Coach Swys takes blowtorch start at the Lions in his stride

27 August 2017 - 00:00 By LIAM DEL CARME

Swys de Bruin concedes filling the boots vacated by Johan Ackermann will take some doing. He's undaunted, however.
"What helps is I walked five years with him," smiled Ackermann's loyal lieutenant who recently graduated to the Lions' top job.
The transition has proved challenging.
Ackermann had steered the Lions to the top of the Super Rugby points table and a second consecutive final, but going into the latest round of Currie Cup matches the Lions found themselves at the foot of the table.
"We actually saw this movie play itself out last year," said the typically unfazed De Bruin. "It is actually slightly more difficult this season because the Currie Cup was three weeks deep before we played the final."
The Lions' resources stretched
De Bruin also reminds that the Lions are without 19 players who are on Bok duty, playing in Japan, on loan to the Kings, injured or banned, as in the case of Kwagga Smith.
In the wake of their defeat to Western Province last week, De Bruin has had to shake things up. He has again taken over responsibility for plotting the team's attack, JP Ferreira will guard their defence, while Joey Mangalo will hone the team's skills.
"The change was too big," noted De Bruin who was instrumental in acquiring the services of Victor Matfield as a forwards consultant. It was a move that wasn't universally popular.
"I have faith in Victor," said De Bruin. "He still has to find his feet. I expect him to impart his wisdom and his experience. He was wearing his boots earlier when the team was doing their lineout drills."
Keeping sight of the bigger picture
Apart from strapping on boots, De Bruin appreciates as a collective they all have to roll up their sleeves. "We have to coach again. Over the last two, three years we could afford to take our foot off the pedal in terms of coaching the Super Rugby side. Increasingly the players take responsibility. When you have a Warren Whiteley or a Jaco Kriel you can hand over lots of those components. That's what we call progressive coaching."
The same applies to Elton Jantjies, whom De Bruin can't wait to get back. "Elton is our general. He's the best flyhalf I've ever coached. He's a genius. He's very professional. He ran the show from 10, much in the way he's doing at the Boks. We miss him."
Chasing the Currie Cup is not as much of a priority as preparing for Super Rugby.

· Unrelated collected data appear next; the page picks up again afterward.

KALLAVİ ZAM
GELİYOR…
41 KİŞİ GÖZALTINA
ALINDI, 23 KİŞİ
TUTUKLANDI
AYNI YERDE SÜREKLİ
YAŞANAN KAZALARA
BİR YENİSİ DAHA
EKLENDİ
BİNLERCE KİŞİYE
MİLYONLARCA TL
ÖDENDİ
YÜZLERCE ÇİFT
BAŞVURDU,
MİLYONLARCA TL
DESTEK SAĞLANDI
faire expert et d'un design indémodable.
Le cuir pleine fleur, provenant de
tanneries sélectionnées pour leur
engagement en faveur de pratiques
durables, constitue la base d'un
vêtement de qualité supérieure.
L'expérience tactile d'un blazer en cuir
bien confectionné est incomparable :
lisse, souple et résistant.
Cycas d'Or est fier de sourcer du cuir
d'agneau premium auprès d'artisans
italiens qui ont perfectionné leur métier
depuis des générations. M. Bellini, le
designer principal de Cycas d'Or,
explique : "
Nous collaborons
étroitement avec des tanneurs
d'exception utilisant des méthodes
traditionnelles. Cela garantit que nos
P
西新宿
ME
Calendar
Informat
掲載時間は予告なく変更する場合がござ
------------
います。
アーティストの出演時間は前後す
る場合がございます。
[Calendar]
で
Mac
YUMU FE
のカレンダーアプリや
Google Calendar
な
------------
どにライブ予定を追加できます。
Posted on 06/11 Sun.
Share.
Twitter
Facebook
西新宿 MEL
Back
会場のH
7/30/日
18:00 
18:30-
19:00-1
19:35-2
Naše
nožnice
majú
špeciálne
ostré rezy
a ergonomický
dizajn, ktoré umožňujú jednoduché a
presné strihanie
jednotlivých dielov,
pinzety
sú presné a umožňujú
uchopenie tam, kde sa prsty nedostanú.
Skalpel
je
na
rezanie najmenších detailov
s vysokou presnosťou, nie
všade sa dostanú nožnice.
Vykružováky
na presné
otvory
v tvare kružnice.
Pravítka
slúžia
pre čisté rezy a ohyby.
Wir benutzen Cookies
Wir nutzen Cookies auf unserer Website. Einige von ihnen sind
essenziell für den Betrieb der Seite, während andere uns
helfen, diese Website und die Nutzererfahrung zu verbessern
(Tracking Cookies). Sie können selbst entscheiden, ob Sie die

De Bruin wants to restore confidence in the Currie Cup group, not undermine it. "We don't have composure. The only way to master it is to find yourself in that situation often enough. Technique becomes skill.
"If you start talking about winning it becomes tougher. It is exactly that kind of pressure we don't want to put on the players right now. They are under pressure as it is.

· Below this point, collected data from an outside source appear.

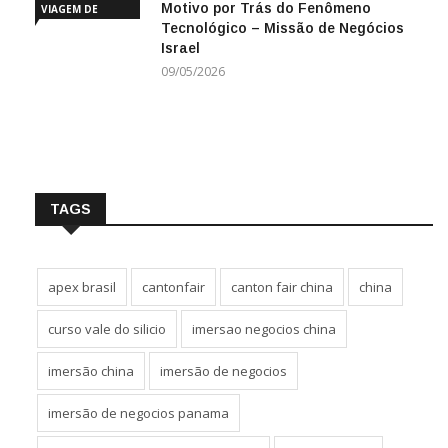
Motivo por Trás do Fenômeno
VIAGEM DE
Tecnológico – Missão de Negócios
NEGÓCIOS
Israel
09/05/2026
TAGS
apex brasil
cantonfair
canton fair china
china
curso vale do silicio
imersao negocios china
imersão china
imersão de negocios
imersão de negocios panama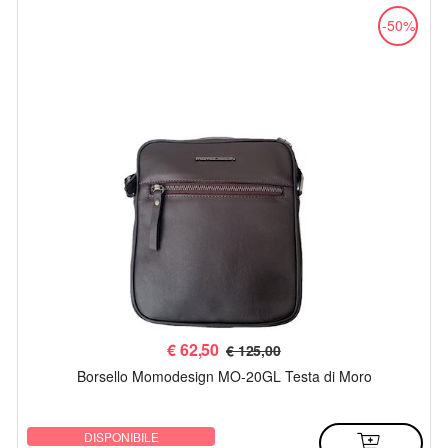
-50%
€
62,50
€ 125,00
Borsello Momodesign MO-20GL Testa di Moro
DISPONIBILE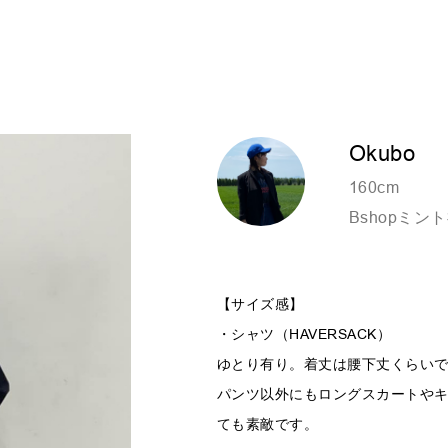
Okubo
160cm
Bshopミン
【サイズ感】
・シャツ（HAVERSACK）
ゆとり有り。着丈は腰下丈くらいで
パンツ以外にもロングスカートや
ても素敵です。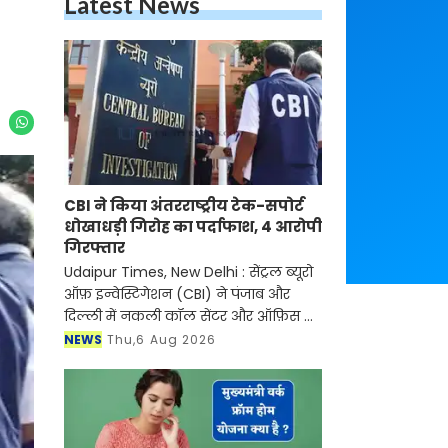
Latest News
CBI ने किया अंतरराष्ट्रीय टेक-सपोर्ट
धोखाधड़ी गिरोह का पर्दाफाश, 4 आरोपी
गिरफ्तार
Udaipur Times, New Delhi : सेंट्रल ब्यूरो
ऑफ़ इन्वेस्टिगेशन (CBI) ने पंजाब और
दिल्ली में नकली कॉल सेंटर और ऑफ़िस के
ज़रिए चल रहे एक बड़े इंटरनेशनल टेक-
NEWS
Thu,6 Aug 2026
सपोर्ट फ्रॉड और जबरन वसूली (extortion)
रैकेट का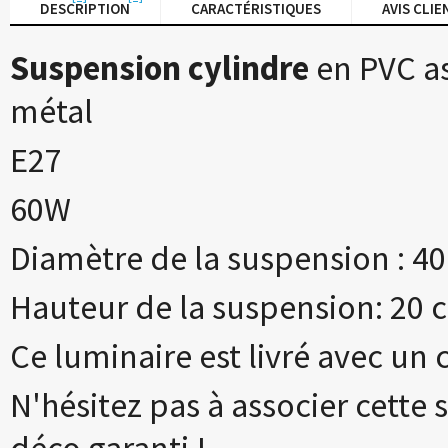
DESCRIPTION
CARACTÉRISTIQUES
AVIS CLIE
Suspension cylindre
en PVC as
métal
E27
60W
Diamètre de la suspension : 4
Hauteur de la suspension: 20 
Ce luminaire est livré avec un
N'hésitez pas à associer cette
déco garanti !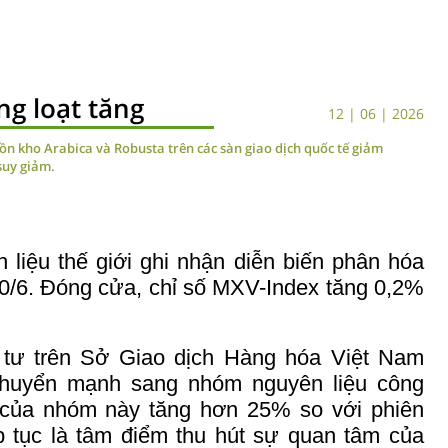
ng loạt tăng
12 | 06 | 2026
 tồn kho Arabica và Robusta trên các sàn giao dịch quốc tế giảm
suy giảm.
 liệu thế giới ghi nhận diễn biến phân hóa
10/6. Đóng cửa, chỉ số MXV-Index tăng 0,2%
 tư trên Sở Giao dịch Hàng hóa Việt Nam
huyển mạnh sang nhóm nguyên liệu công
ch của nhóm này tăng hơn 25% so với phiên
ếp tục là tâm điểm thu hút sự quan tâm của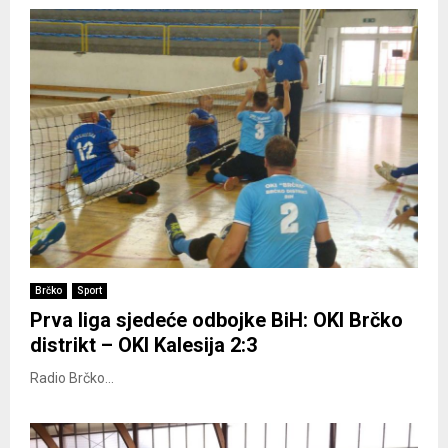
Brčko
Sport
Prva liga sjedeće odbojke BiH: OKI Brčko
distrikt – OKI Kalesija 2:3
Radio Brčko...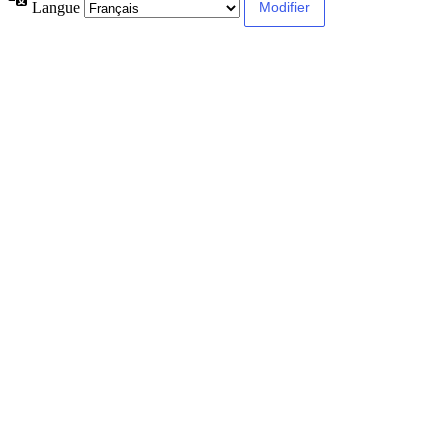
Langue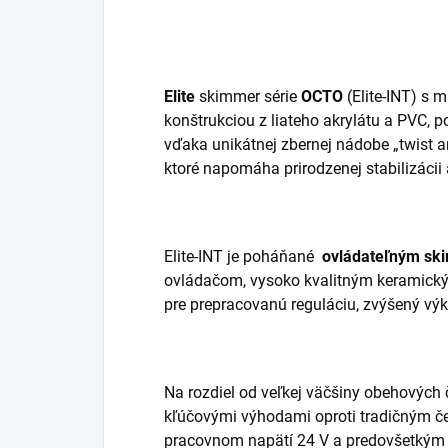
Elite
skimmer série
OCTO
(Elite-INT) s 
konštrukciou z liateho akrylátu a PVC,
vďaka unikátnej zbernej nádobe „twist an
ktoré napomáha prirodzenej stabilizácii a
Elite-INT je poháňané
ovládateľným sk
ovládačom, vysoko kvalitným keramický
pre prepracovanú reguláciu, zvýšený výk
Na rozdiel od veľkej väčšiny obehových 
kľúčovými výhodami oproti tradičným če
pracovnom napätí 24 V a predovšetkým 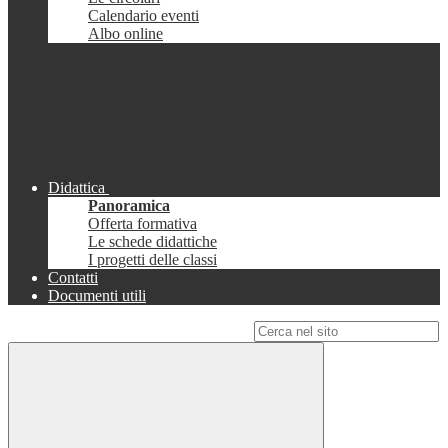
Calendario eventi
Albo online
Didattica
Panoramica
Offerta formativa
Le schede didattiche
I progetti delle classi
Contatti
Documenti utili
Campo di ricerca per le pagine del sito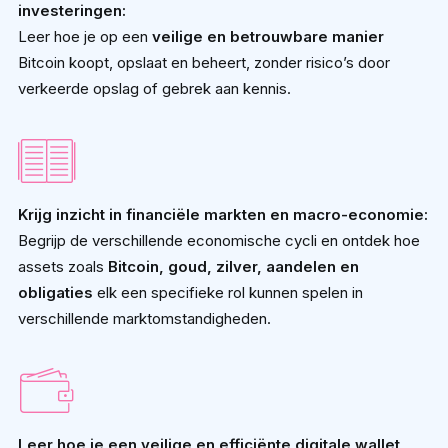
investeringen:
Leer hoe je op een
veilige en betrouwbare manier
Bitcoin koopt, opslaat en beheert, zonder risico’s door
verkeerde opslag of gebrek aan kennis.
Krijg inzicht in financiële markten en macro-economie:
Begrijp de verschillende economische cycli en ontdek hoe
assets zoals
Bitcoin, goud, zilver, aandelen en
obligaties
elk een specifieke rol kunnen spelen in
verschillende marktomstandigheden.
Leer hoe je een veilige en efficiënte digitale wallet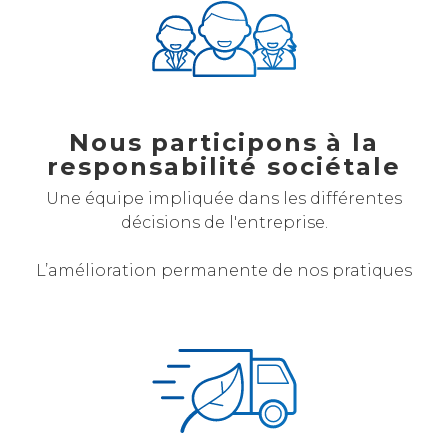
Nous participons à la
responsabilité sociétale
Une équipe impliquée dans les différentes
décisions de l'entreprise.
L’amélioration permanente de nos pratiques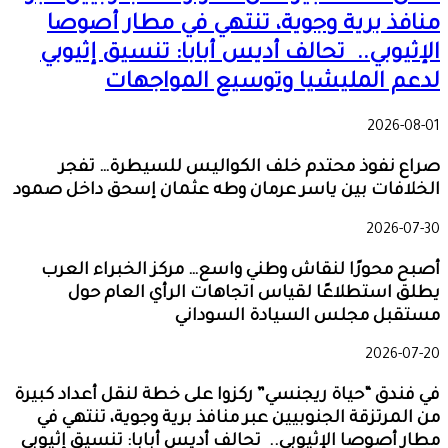
منافذ برية وجوية، تنتهي في مطار أصوصا
الإثيوبي.. تحالف أديس أبابا: تنسيق إثيوبي
لدعم المليشيا وتوسيع المواجهات
2026-08-01
صراع نفوذ محتدم خلف الكواليس للسيطرة… تفجر
الخلافات بين ياسر عرمان وطه عثمان إسحق داخل صمود
2026-07-30
أصبح محورًا لنقاش وطني واسع… مركز الخبراء العرب
يطلق استطلاعًا لقياس اتجاهات الرأي العام حول
مستقبل مجلس السيادة السوداني
2026-07-20
في فندق “حياة ريجنسي” ركزوا على خطة لنقل أعداد كبيرة
من المرتزقة الجنوبيين عبر منافذ برية وجوية، تنتهي في
مطار أصوصا الإثيوبي.. تحالف أديس أبابا: تنسيق إثيوبي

"For some of those players they would have been top of the log in Super Rugby a month ago, now they are bottom of the Currie Cup. That's a major adjustment you have to deal with between your ears."

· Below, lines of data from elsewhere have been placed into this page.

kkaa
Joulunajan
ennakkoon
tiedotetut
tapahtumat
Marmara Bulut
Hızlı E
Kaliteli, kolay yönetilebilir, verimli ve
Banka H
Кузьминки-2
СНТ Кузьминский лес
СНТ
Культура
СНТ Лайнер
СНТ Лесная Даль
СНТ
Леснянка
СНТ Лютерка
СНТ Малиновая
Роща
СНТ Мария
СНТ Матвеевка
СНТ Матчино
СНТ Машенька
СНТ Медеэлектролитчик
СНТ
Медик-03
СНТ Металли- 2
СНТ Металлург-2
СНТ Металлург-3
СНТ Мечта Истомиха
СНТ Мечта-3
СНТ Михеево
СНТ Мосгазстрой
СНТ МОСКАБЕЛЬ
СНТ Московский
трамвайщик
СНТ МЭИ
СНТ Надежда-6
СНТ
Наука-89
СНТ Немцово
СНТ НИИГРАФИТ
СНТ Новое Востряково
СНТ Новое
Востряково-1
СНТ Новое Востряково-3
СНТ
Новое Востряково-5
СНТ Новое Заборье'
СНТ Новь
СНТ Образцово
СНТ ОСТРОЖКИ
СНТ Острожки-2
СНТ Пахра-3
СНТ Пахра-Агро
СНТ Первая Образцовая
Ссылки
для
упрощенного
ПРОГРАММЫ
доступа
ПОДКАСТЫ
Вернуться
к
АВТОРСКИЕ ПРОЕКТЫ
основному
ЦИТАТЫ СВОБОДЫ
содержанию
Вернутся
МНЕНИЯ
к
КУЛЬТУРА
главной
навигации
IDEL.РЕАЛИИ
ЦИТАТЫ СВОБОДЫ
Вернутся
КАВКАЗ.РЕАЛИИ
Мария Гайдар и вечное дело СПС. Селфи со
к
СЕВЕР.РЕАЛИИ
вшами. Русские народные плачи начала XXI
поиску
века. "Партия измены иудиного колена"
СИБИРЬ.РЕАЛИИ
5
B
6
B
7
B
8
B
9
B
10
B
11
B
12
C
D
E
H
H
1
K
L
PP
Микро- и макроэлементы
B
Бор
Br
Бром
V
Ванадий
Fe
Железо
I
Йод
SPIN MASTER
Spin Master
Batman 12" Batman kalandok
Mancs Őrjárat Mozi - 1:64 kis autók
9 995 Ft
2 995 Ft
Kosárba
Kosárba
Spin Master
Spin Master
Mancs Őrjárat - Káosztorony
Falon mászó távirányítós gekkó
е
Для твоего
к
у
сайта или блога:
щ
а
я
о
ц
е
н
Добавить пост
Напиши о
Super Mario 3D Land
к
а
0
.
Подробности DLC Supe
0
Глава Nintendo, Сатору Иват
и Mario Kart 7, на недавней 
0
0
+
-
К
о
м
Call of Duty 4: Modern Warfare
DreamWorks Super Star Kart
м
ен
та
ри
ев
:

With Faf de Klerk, Akker van der Merwe and Ruan Ackermann the only defectors, next season De Bruin will have the spine of the team that reached two Super Rugby finals.
"Some guys have been loaned to the Kings, some of our players will get Springbok contracts, which will free up some money so that our farm can continue to produce."
He will demand already sky high fitness levels to reach deeper into the stratosphere.
We play to thrill
"The All Blacks have the skills to back up the very high tempo at which they play. That is what is the difference between our Currie Cup players and those in Super Rugby."
De Bruin knows that is key in maintaining the joi de vivre with which the Lions have built their brand. "We play to thrill and we even enjoy training. If we only worry about winning or losing we'll lose that. We don't have rules, we have values. We established something here in five years that is unique."